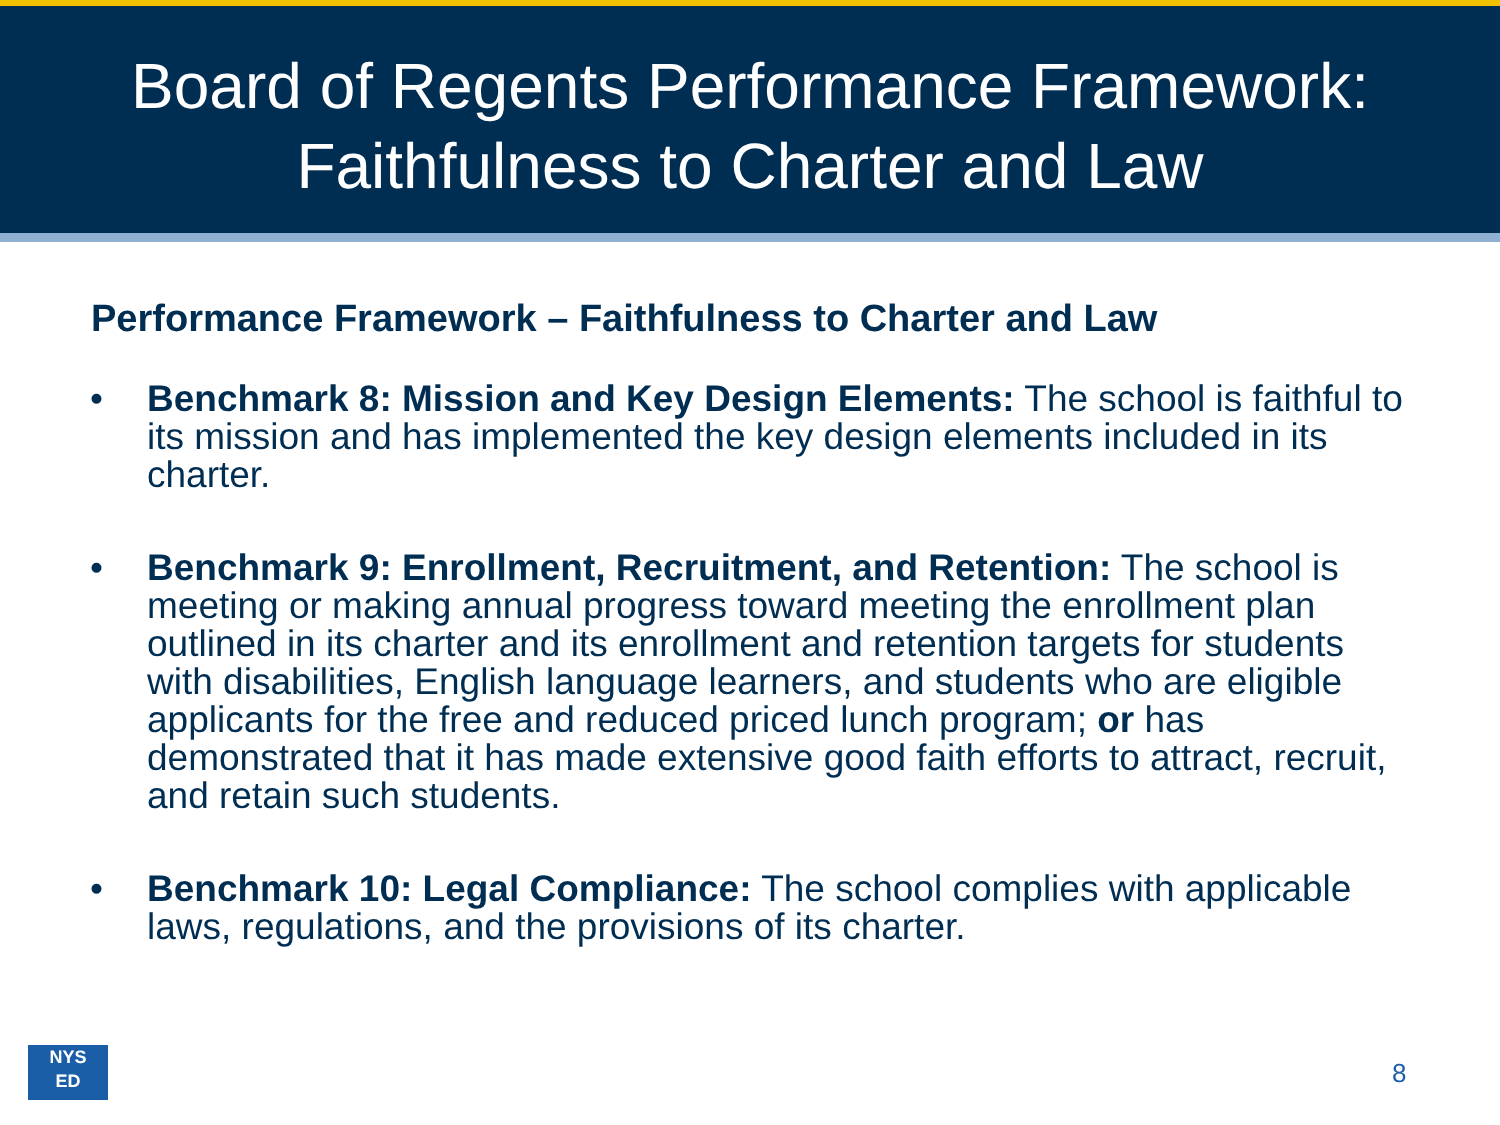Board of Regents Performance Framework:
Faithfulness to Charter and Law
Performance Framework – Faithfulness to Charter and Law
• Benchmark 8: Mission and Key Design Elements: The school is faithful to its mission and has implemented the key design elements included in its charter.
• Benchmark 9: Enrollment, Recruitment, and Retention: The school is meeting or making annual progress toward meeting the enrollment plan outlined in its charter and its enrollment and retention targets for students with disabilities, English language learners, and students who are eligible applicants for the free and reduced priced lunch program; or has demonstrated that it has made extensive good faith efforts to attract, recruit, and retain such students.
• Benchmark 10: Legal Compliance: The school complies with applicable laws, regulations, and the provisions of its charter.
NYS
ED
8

* * * * * * * * *

▶ _Exercise details_: From the opening line of the entries, copy each line exactly until the line with "in its charter.", which is copied as well; leave out pictures.

▶ _Output below_:
Board of Regents Performance Framework:
Faithfulness to Charter and Law
Performance Framework – Faithfulness to Charter and Law
• Benchmark 8: Mission and Key Design Elements: The school is faithful to its mission and has implemented the key design elements included in its charter.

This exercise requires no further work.